Department of Surgery, Institut Curie, Paris, France.
Department of Radiation Oncology, Institut Curie, Paris, France.
Eur J Cancer. 2021 Mar;146:135-144. doi: 10.1016/j.ejca.2021.01.007. Epub 2021 Feb 16.
This phase I study assessed the safety of first-in-class radioenhancer nanoparticles, NBTXR3, in elderly or frail patients with locally advanced head and neck squamous cell carcinoma (HNSCC), ineligible for chemoradiation.
Patients with stage III or IVA (American Joint Committee on Cancer (AJCC) guidelines, 7th edition, 2010) HNSCC of the oral cavity or oropharynx, aged ≥70 or ≥65 years and ineligible to receive cisplatin, amenable to radiotherapy (RT) with curative intent, received NBTXR3 as a single intratumoural (IT) injection followed by activation by intensity-modulated radiation therapy (IMRT; 70 Gy). The NBTXR3 dose corresponded to a percentage of the baseline tumour volume, measured by magnetic resonance imaging. The primary objectives were to determine the recommended phase II dose (RP2D), dose-limiting toxicities (DLTs) and maximum tolerated dose (MTD).

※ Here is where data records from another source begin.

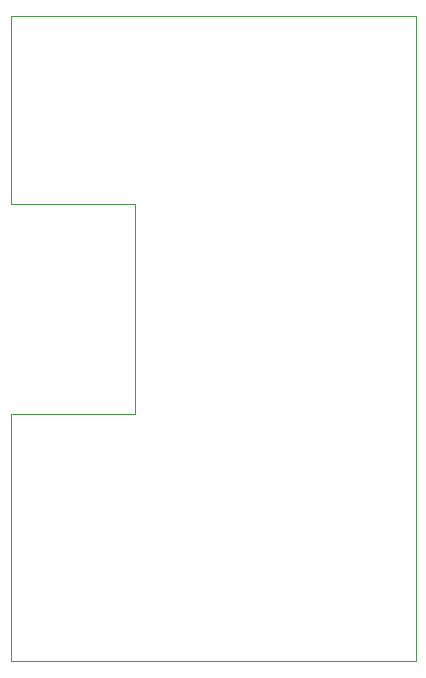
<source format=gko>
G04 (created by PCBNEW (2013-07-07 BZR 4022)-stable) date 3/14/2014 11:35:05 AM*
%MOIN*%
G04 Gerber Fmt 3.4, Leading zero omitted, Abs format*
%FSLAX34Y34*%
G01*
G70*
G90*
G04 APERTURE LIST*
%ADD10C,0.00590551*%
%ADD11C,0.00393701*%
G04 APERTURE END LIST*
G54D10*
G54D11*
X79150Y-64000D02*
X79150Y-70250D01*
X92650Y-64000D02*
X79150Y-64000D01*
X92650Y-85500D02*
X92650Y-64000D01*
X80550Y-70250D02*
X79150Y-70250D01*
X79150Y-77250D02*
X81050Y-77250D01*
X92650Y-85500D02*
X79150Y-85500D01*
X79150Y-85500D02*
X79150Y-77250D01*
X83300Y-70250D02*
X81050Y-70250D01*
X83300Y-77250D02*
X83300Y-70250D01*
X81050Y-77250D02*
X83300Y-77250D01*
X81050Y-70250D02*
X80550Y-70250D01*
M02*

</source>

Safety and tolerability were assessed using National Cancer Institute CTCAE version 4.0. Antitumour activity was assessed by Response Evaluation Criteria in Solid Tumours 1.1.
Nineteen patients were enrolled: 3 at the dose level of 5%, 3 at the dose level of 10%, 5 at the dose level of 15% and 8 at the dose level of 22% of the tumour volume. The MTD was not reached, and no DLTs or serious adverse event (SAEs) related to NBTXR3 were observed. Four adverse events related to NBTXR3 and/or the IT injection were reported (grade I-II). NBTXR3 remained in the injected tumour throughout RT, with no leakage in the surrounding healthy tissues. Specific RT-related toxicity was as expected with IMRT. The RP2D was determined as 22% baseline tumour volume. Preliminary signs of antitumour activity were observed.
Intratumoural injection of NBTXR3 followed by IMRT is feasible and demonstrated a good safety profile, supporting further evaluation at the RP2D in this patient population.
ClinicalTrials.govNCT01946867.
本 I 期研究评估了新型放射增敏纳米颗粒 NBTXR3 在不适合放化疗的局部晚期头颈部鳞状细胞癌(HNSCC)老年或体弱患者中的安全性。
符合 AJCC(第 7 版,2010 年)局部晚期口腔或口咽 HNSCC 分期 III 或 IVA 期的患者,年龄≥70 岁或≥65 岁且不适合顺铂治疗,可行根治性放疗(RT),接受 NBTXR3 单次瘤内(IT)注射,随后采用强度调制放疗(IMRT;70Gy)激活。NBTXR3 剂量与 MRI 测量的基线肿瘤体积的百分比相对应。主要目标是确定推荐的 II 期剂量(RP2D)、剂量限制毒性(DLTs)和最大耐受剂量(MTD)。使用 NCI CTCAE 版本 4.0 评估安全性和耐受性。使用实体瘤反应评价标准 1.1 评估抗肿瘤活性。
共纳入 19 例患者:3 例患者接受 5%剂量水平,3 例患者接受 10%剂量水平,5 例患者接受 15%剂量水平,8 例患者接受 22%剂量水平。未达到 MTD,未观察到与 NBTXR3 相关的 DLTs 或严重不良事件(SAE)。报告了 4 例与 NBTXR3 和/或 IT 注射相关的不良事件(1-2 级)。NBTXR3 在整个 RT 过程中均保留在注射的肿瘤中,周围健康组织无渗漏。IMRT 所致特定 RT 相关毒性符合预期。确定 RP2D 为 22%基线肿瘤体积。观察到初步的抗肿瘤活性迹象。
NBTXR3 瘤内注射后行 IMRT 是可行的,且表现出良好的安全性,支持在该患者人群中进一步评估 RP2D。
ClinicalTrials.govNCT01946867。